The latest contributions, which bring the total raised by 28 donor governments to about $800 million, mean work can start on a permanent shelter for the reactor to stop radioactive leaks.
"I have been to Chernobyl many times and I think it is very important that this project is brought to a successful conclusion," Hans Blix told reporters after a meeting at the European Bank for Reconstruction and Development (EBRD).
Blix, a former UN chief arms inspector, was head of the International Atomic Energy Agency at the time of the explosion on April 26, 1986.
The European Union and G8 group of industrialised nations, which promised about $200 million on Thursday, are the biggest contributors. Russia is expected to make its first donation to the Chernobyl Shelter Fund in the next few days.
The fund's managers expect five or six more countries to come up with contributions soon to raise the total to the $1 billion needed for completion.
The Chernobyl blast in what was then the Soviet Union sent radioactive clouds across Europe and contaminated vast tracts of land in Ukraine, Belarus and Russia.
Several thousand deaths have been attributed to the explosion.

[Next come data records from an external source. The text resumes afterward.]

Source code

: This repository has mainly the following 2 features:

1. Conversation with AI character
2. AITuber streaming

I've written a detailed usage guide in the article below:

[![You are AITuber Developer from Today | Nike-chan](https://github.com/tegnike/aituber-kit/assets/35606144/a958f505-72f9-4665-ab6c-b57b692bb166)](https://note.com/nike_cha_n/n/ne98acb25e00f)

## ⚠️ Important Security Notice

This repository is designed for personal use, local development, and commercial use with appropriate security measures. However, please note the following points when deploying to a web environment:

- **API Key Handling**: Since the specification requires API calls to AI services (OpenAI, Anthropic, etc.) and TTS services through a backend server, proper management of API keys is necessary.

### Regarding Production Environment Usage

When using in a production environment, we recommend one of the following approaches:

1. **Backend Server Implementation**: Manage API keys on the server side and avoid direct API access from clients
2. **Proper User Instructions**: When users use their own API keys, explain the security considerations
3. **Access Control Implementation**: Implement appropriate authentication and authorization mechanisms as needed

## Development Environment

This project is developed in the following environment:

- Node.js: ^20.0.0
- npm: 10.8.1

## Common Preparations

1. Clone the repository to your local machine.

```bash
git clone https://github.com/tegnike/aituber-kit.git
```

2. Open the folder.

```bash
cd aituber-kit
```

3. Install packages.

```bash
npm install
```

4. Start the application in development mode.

Millions were evacuated or received treatment for various illnesses, particularly thyroid cancer.
"I flew over the site in a helicopter a few days after the explosion and saw black smoke from the burning," Blix told Reuters. "It was quite cataclysmic."
The shield will replace the crumbling concrete and steel "sarcophagus" which was hurriedly erected around the burning fourth reactor in the weeks after the explosion.
The station later resumed electricity generation but was closed in 2000 at the insistence of the international community.
Ukrainian President Viktor Yushchenko last month called on the government to speed up the project and said he hoped construction could be started by the 20th anniversary of the disaster next year.
The project to make the destroyed reactor safe is due to be completed in about 2008.
"I would like to thank the bank and the international community for helping us resolve this matter together," said Ukrainian minister for emergencies Davyd Zhvaniya.
Ukraine is contributing $22 million to the fund, administered by the EBRD, and has reassured donors that its government will supervise the project properly.
The EBRD said it had evaluated bids from two consortia to carry out the engineering work and that it planned to award the contract later this year.